Phages, on the Rocks: Development of a Bacteriophage Cocktail Infecting Pseudomonas chlororaphis 14B11
Name: Clara Becker
Advisor: Stephanie Strand; William Morgan (second reader)
Infections caused by antibiotic resistant organisms are predicted to pose one of the biggest public health threats in the twenty-first century. As a result, alternative therapies are of increasing interest. Phage therapy is a promising alternative to conventional antibiotics and involves administering bacteriophages (“phages”) to lyse and kill bacterial organisms while leaving human cells unharmed. However, when phages are administered, it is possible that a subset of phage-resistant organisms will emerge, rendering phage as a medicine ineffective. To prevent uncontrolled phage resistance from emerging over the course of phage therapy, phages may be combined in a cocktail of several phages. Several different strategies to develop phage cocktails have been proposed. Consequently, the aim of my thesis was to evaluate two previously described phage cocktail development methods to constrain the growth of Pseudomonas chlororaphis 14B11, a nonpathogenic environmental bacterial isolate.

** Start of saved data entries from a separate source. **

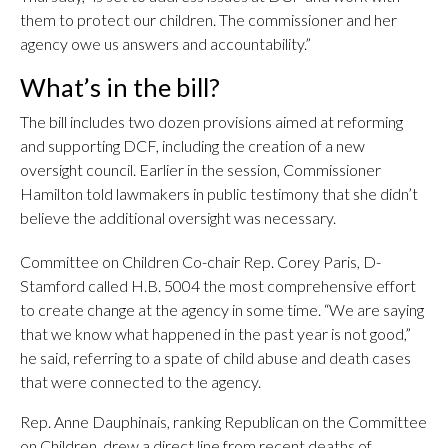
them to protect our children. The commissioner and her
agency owe us answers and accountability.”
What’s in the bill?
The bill includes two dozen provisions aimed at reforming
and supporting DCF, including the creation of a new
oversight council. Earlier in the session, Commissioner
Hamilton told lawmakers in public testimony that she didn’t
believe the additional oversight was necessary.
Committee on Children Co-chair Rep. Corey Paris, D-
Stamford called H.B. 5004 the most comprehensive effort
to create change at the agency in some time. “We are saying
that we know what happened in the past year is not good,”
he said, referring to a spate of child abuse and death cases
that were connected to the agency.
Rep. Anne Dauphinais, ranking Republican on the Committee
on Children, drew a direct line from recent deaths of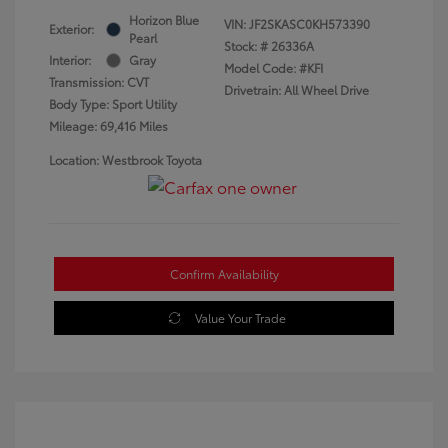
Horizon Blue
VIN:
JF2SKASC0KH573390
Exterior:
Pearl
Stock: #
26336A
Interior:
Gray
Model Code: #KFI
Transmission: CVT
Drivetrain: All Wheel Drive
Body Type: Sport Utility
Mileage: 69,416 Miles
Location: Westbrook Toyota
Confirm Availability
Value Your Trade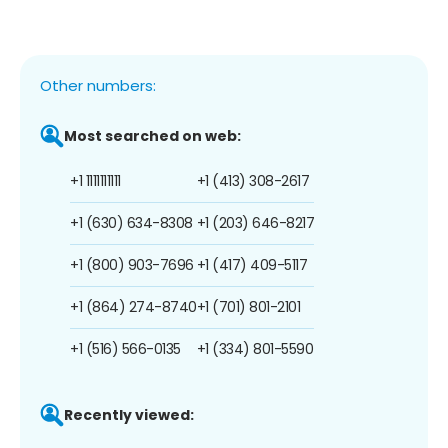
Other numbers:
Most searched on web:
+1 1111111111
+1 (413) 308-2617
+1 (630) 634-8308
+1 (203) 646-8217
+1 (800) 903-7696
+1 (417) 409-5117
+1 (864) 274-8740
+1 (701) 801-2101
+1 (516) 566-0135
+1 (334) 801-5590
Recently viewed: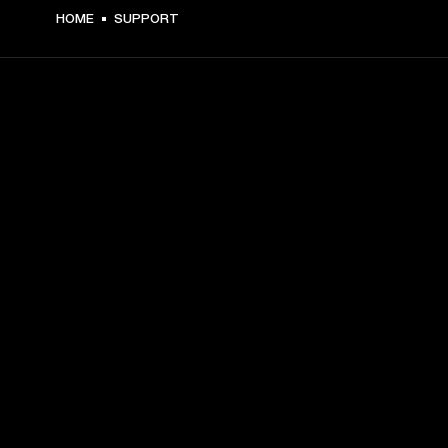
HOME
SUPPORT
GET FRONT ROW ACCESS
Sign up and get:
10% off your first purchase at marshall.com, see 
exclusions 
here.
Alerts on product launches, offers and events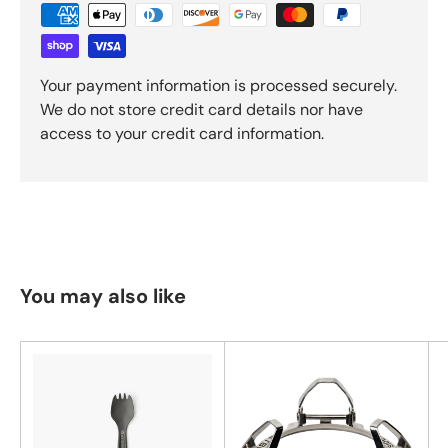
Your payment information is processed securely.
We do not store credit card details nor have
access to your credit card information.
You may also like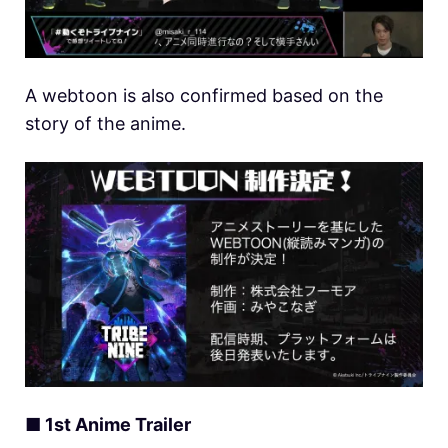
A webtoon is also confirmed based on the
story of the anime.
■ 1st Anime Trailer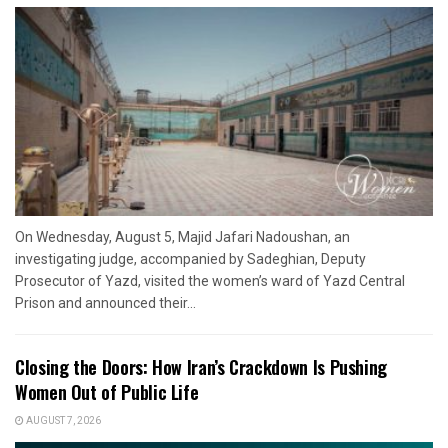
On Wednesday, August 5, Majid Jafari Nadoushan, an
investigating judge, accompanied by Sadeghian, Deputy
Prosecutor of Yazd, visited the women’s ward of Yazd Central
Prison and announced their...
Closing the Doors: How Iran’s Crackdown Is Pushing
Women Out of Public Life
AUGUST 7, 2026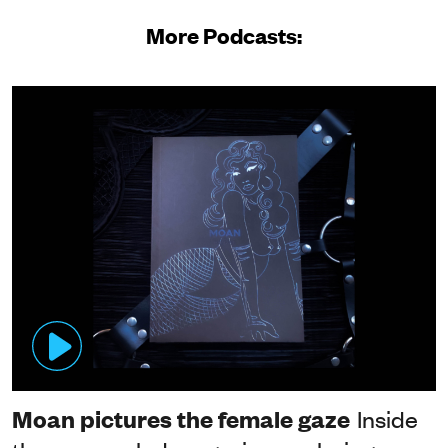
More Podcasts:
Moan pictures the female gaze
Inside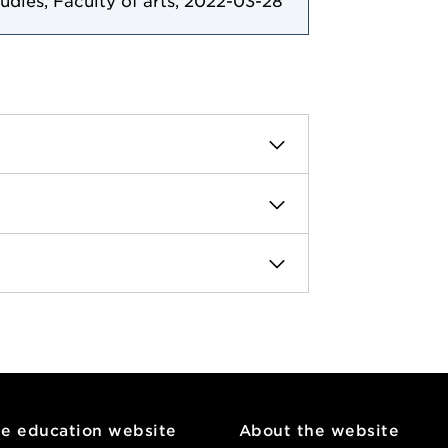
tudies, Faculty of arts, 2022-03-28
he education website
About the website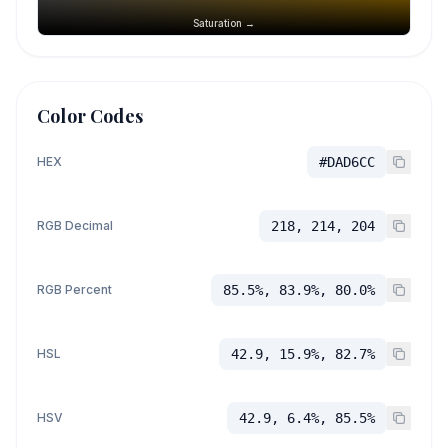
Saturation →
Color Codes
HEX
#DAD6CC
RGB Decimal
218, 214, 204
RGB Percent
85.5%, 83.9%, 80.0%
HSL
42.9, 15.9%, 82.7%
HSV
42.9, 6.4%, 85.5%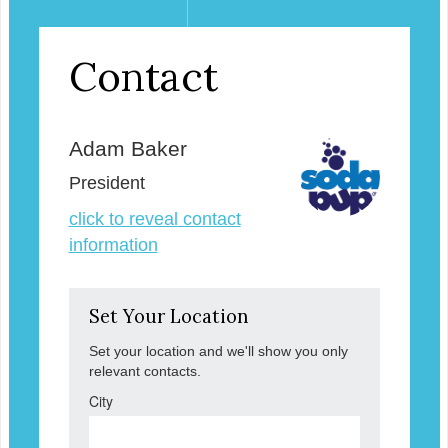
Contact
Adam Baker
President
click to reveal contact
information
Set Your Location
Set your location and we'll show you only
relevant contacts.
City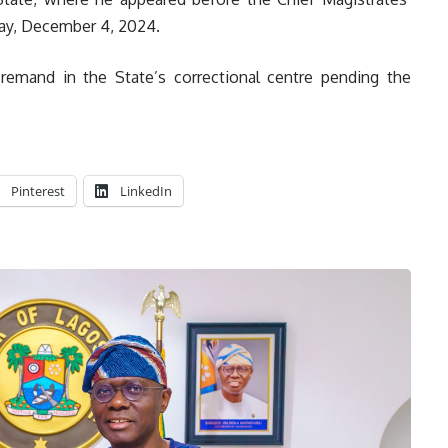
day, December 4, 2024.
remand in the State’s correctional centre pending the
Pinterest
LinkedIn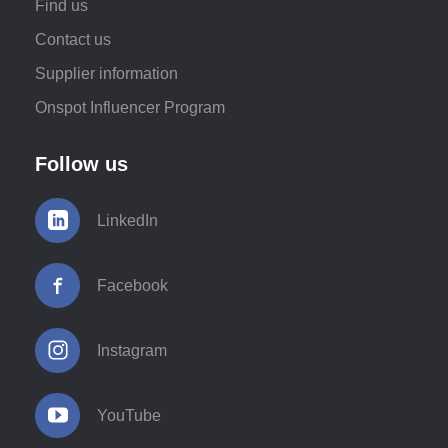
Find us
Contact us
Supplier information
Onspot Influencer Program
Follow us
LinkedIn
Facebook
Instagram
YouTube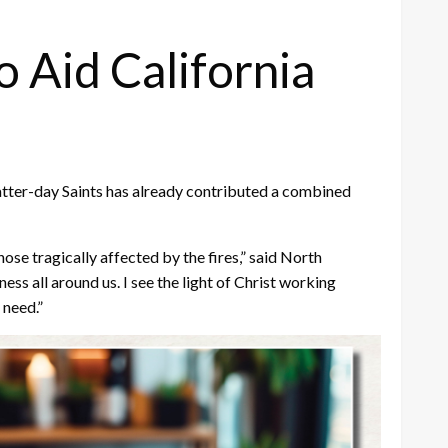
o Aid California
 Latter-day Saints has already contributed a combined
ose tragically affected by the fires,” said North
ss all around us. I see the light of Christ working
 need.”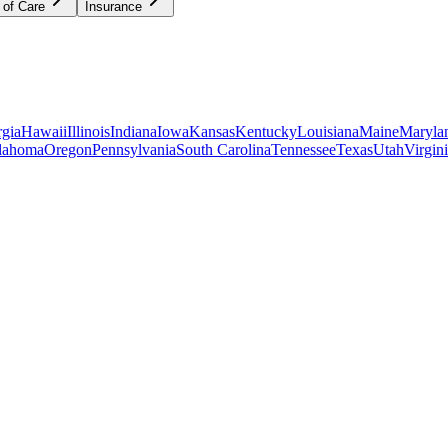
 of Care
Insurance
gia
Hawaii
Illinois
Indiana
Iowa
Kansas
Kentucky
Louisiana
Maine
Maryla
lahoma
Oregon
Pennsylvania
South Carolina
Tennessee
Texas
Utah
Virgin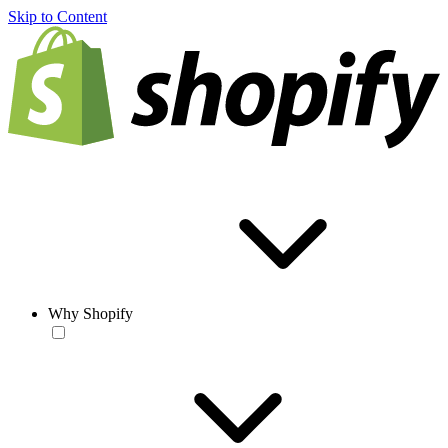
Skip to Content
Why Shopify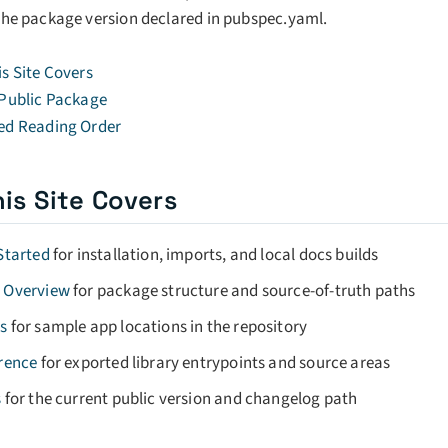
the package version declared in pubspec.yaml.
s Site Covers
 Public Package
ed Reading Order
is Site Covers
Started
for installation, imports, and local docs builds
 Overview
for package structure and source-of-truth paths
s
for sample app locations in the repository
rence
for exported library entrypoints and source areas
s
for the current public version and changelog path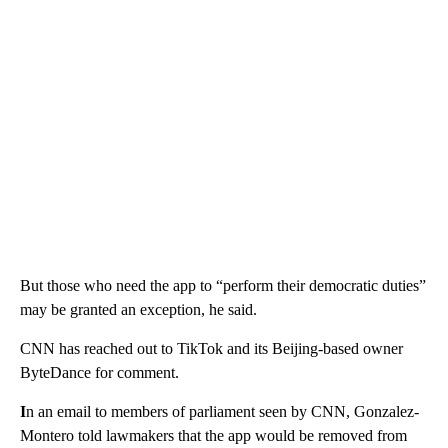
But those who need the app to “perform their democratic duties”
may be granted an exception, he said.
CNN has reached out to TikTok and its Beijing-based owner
ByteDance for comment.
I
n an email to members of parliament seen by CNN, Gonzalez-
Montero told lawmakers that the app would be removed from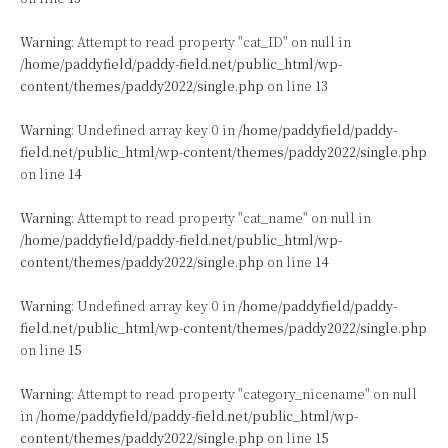
Warning
: Attempt to read property "cat_ID" on null in
/home/paddyfield/paddy-field.net/public_html/wp-
content/themes/paddy2022/single.php
on line
13
Warning
: Undefined array key 0 in
/home/paddyfield/paddy-
field.net/public_html/wp-content/themes/paddy2022/single.php
on line
14
Warning
: Attempt to read property "cat_name" on null in
/home/paddyfield/paddy-field.net/public_html/wp-
content/themes/paddy2022/single.php
on line
14
Warning
: Undefined array key 0 in
/home/paddyfield/paddy-
field.net/public_html/wp-content/themes/paddy2022/single.php
on line
15
Warning
: Attempt to read property "category_nicename" on null
in
/home/paddyfield/paddy-field.net/public_html/wp-
content/themes/paddy2022/single.php
on line
15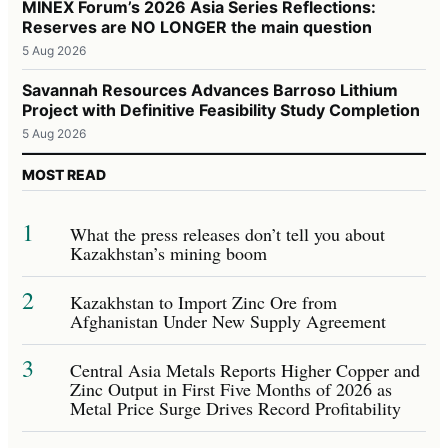
MINEX Forum’s 2026 Asia Series Reflections:
Reserves are NO LONGER the main question
5 Aug 2026
Savannah Resources Advances Barroso Lithium
Project with Definitive Feasibility Study Completion
5 Aug 2026
MOST READ
1
What the press releases don’t tell you about
Kazakhstan’s mining boom
2
Kazakhstan to Import Zinc Ore from
Afghanistan Under New Supply Agreement
3
Central Asia Metals Reports Higher Copper and
Zinc Output in First Five Months of 2026 as
Metal Price Surge Drives Record Profitability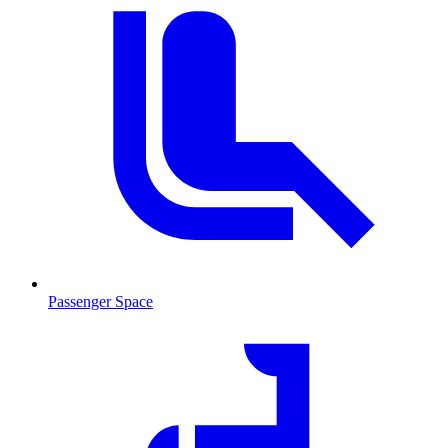
Passenger Space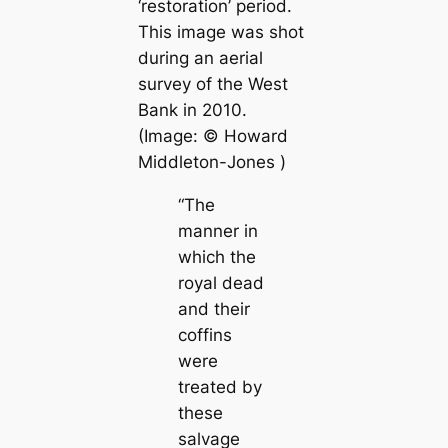
‘restoration’ period.
This image was shot
during an aerial
survey of the West
Bank in 2010.
(Image: ©
Howard
Middleton-Jones
)
“The
manner in
which the
royal dead
and their
coffins
were
treated by
these
salvage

The first approach, the “Step-by-Step” approach, incorporates phages that infect the organism responsible for an infection and phages that infect its probable phage-resistant mutants. The second approach, the “host range” approach, incorporates random combinations of unique phage isolates that infect the bacterial isolate causing an infection. My work revealed that phage cocktails formulated using the “Step-by-Step” approach were more effective at constraining the growth of P. chlororaphis than phage cocktails formulated using the “host range” approach. My in vitro model indicates that the “Step-by-Step” method of phage cocktail development shows potential to constrain bacterial growth, and similar strategies may be applied in therapeutic settings against pathogenic bacterial organisms.